WHAT TO DO
Beginning with the line that holds "45: (221, 46)" in the data below, give again every line through the one that holds "60: (207, 52)", exactly as written.
┌──
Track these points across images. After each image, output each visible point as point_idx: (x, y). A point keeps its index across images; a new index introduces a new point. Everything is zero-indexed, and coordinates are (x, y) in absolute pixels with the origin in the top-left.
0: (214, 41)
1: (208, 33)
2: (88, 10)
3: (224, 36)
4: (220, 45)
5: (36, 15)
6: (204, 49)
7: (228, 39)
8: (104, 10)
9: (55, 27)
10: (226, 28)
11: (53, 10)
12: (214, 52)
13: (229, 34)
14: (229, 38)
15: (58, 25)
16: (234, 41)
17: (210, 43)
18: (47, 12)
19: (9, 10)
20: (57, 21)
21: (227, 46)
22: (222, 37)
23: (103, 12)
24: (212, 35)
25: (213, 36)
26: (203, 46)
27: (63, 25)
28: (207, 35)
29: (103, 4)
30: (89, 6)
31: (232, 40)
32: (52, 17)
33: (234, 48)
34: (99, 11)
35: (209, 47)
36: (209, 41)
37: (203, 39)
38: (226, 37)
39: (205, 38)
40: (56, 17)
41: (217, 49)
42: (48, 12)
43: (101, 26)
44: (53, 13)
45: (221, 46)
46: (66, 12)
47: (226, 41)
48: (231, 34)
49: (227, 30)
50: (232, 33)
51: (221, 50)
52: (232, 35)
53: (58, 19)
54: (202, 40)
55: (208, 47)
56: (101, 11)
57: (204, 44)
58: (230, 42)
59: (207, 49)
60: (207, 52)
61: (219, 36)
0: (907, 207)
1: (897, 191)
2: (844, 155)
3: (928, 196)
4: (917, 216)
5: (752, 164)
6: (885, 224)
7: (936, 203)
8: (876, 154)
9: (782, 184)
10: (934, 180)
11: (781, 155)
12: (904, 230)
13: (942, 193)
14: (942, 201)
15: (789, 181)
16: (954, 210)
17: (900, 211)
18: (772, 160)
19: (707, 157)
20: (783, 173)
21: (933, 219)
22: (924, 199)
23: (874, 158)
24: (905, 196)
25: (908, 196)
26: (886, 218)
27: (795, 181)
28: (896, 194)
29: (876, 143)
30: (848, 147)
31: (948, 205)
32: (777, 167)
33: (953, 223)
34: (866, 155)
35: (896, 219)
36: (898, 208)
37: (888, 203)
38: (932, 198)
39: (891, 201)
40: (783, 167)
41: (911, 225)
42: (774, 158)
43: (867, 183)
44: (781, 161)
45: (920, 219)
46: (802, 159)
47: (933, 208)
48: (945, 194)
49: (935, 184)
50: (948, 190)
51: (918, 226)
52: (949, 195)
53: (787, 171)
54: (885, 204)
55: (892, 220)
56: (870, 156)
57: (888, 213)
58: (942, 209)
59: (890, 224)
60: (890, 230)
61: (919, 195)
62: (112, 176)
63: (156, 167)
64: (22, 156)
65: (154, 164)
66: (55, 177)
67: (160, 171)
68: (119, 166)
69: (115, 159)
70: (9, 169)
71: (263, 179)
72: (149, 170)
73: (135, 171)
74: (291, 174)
└──
SOLUTION FOR THIS PROBLEM
45: (221, 46)
46: (66, 12)
47: (226, 41)
48: (231, 34)
49: (227, 30)
50: (232, 33)
51: (221, 50)
52: (232, 35)
53: (58, 19)
54: (202, 40)
55: (208, 47)
56: (101, 11)
57: (204, 44)
58: (230, 42)
59: (207, 49)
60: (207, 52)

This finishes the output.